Jak mówi jedna z legend, chłopiec był synem jednego z królów belgijskich. Podczas polowania w lasach znajdujących się (niegdyś) wokół Brukseli, malec zaginął. Król rozkazał przeszukać wszystkie pobliskie lasy, jednak nikt nie mógł dziecka odnaleźć. Dopiero po kilku dniach, gdy wszyscy stracili już nadzieję na odszukanie królewicza, pewien leśniczy, bardzo spragniony, usłyszał szemrzący strumyczek. Odsunął gałęzie, wstrzymujące go od źródła wody, i zobaczył nagiego, sikającego chłopca.
Inna legenda mówi, że w XIV wieku Bruksela została zaatakowana i była oblegana. Najeźdźcy chcąc zdobyć miasto zaplanowali, iż podłożą materiały wybuchowe w murach miasta i dostaną się łatwo do środka. Jednak mały chłopiec imieniem Juliaanske, szpiegując agresorów, odkrył miejsce, gdzie zaraz miał nastąpić wybuch. Widząc co się dzieje, oddał mocz na palący się lont, czym uratował miasto.

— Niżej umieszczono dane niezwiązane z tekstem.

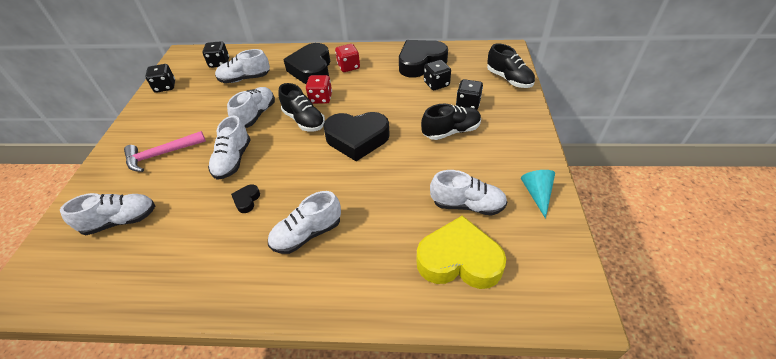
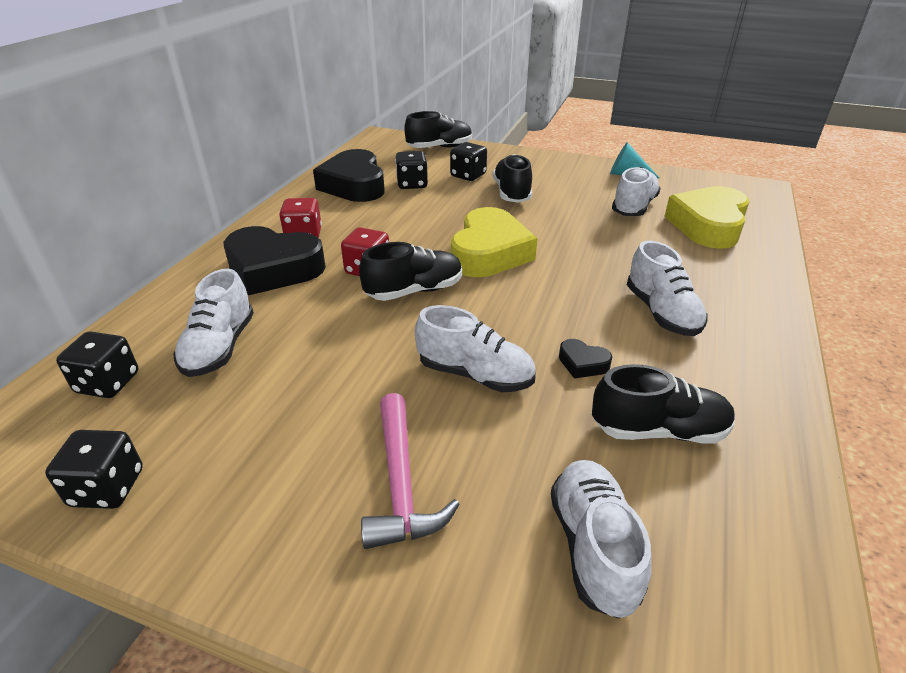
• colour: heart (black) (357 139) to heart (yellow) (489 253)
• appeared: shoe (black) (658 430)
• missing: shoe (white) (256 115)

Manneken Pis jest najlepiej ubranym chłopcem w Brukseli. Ma ponad 600 ubranek i ciągle dostaje nowe, w dodatku od ważnych osobistości z całego świata. Ma również ubranko z Polski - strój krakowski. Belgowie uwielbiają komiksy, to belgijscy autorzy wymyślili Lucky Luke’a i Smerfy. Nikt nie mógłby zagrać na saksofonie, gdyby nie Belg Adolph Sax. To on wymyślił ten instrument. Miał wiele kłopotów, żeby zainteresować nim kogokolwiek, ale w końcu się udało. 18. czerwca 1815 roku pod Waterloo rozegrała się bitwa wszech czasów. Uniemożliwiła ona cesarzowi Francji - Napoleonowi – podbój Europy. W miejscu walk usypano ogromny kopiec, co pięć lat odbywa się niezwykłe widowisko – na niby rozgrywa się ta wielka historyczna bitwa. Tradycyjnym belgijskim daniem są małże. Zbiera je się w Morzu północnym i natychmiast rozwozi na targi rybne, aby trafiły do najlepszych restauracji. Ponadto Belgowie wymyślili frytki, które tradycyjnie podaje się tam z majonezem. Belgia to również prawdziwy raj dla smakoszy czekolady – na deser podaje się najlepsze na świecie parlinki – czekoladki o przeróżnych smakach. Mało ko wie, że to belgijskie wynalazki. Początkowo sprzedawano je w aptekach jako lekarstwo. Kolejnym przysmakiem, który zawojował świat, a który zawdzięczamy Belgom to gofry, które zrobiliśmy. Były pyszne, z najróżniejszymi dodatkami, które zapakowały nam mamy: posypki, owoce, czekolada, dżemy, bita śmietana oraz cukier puder.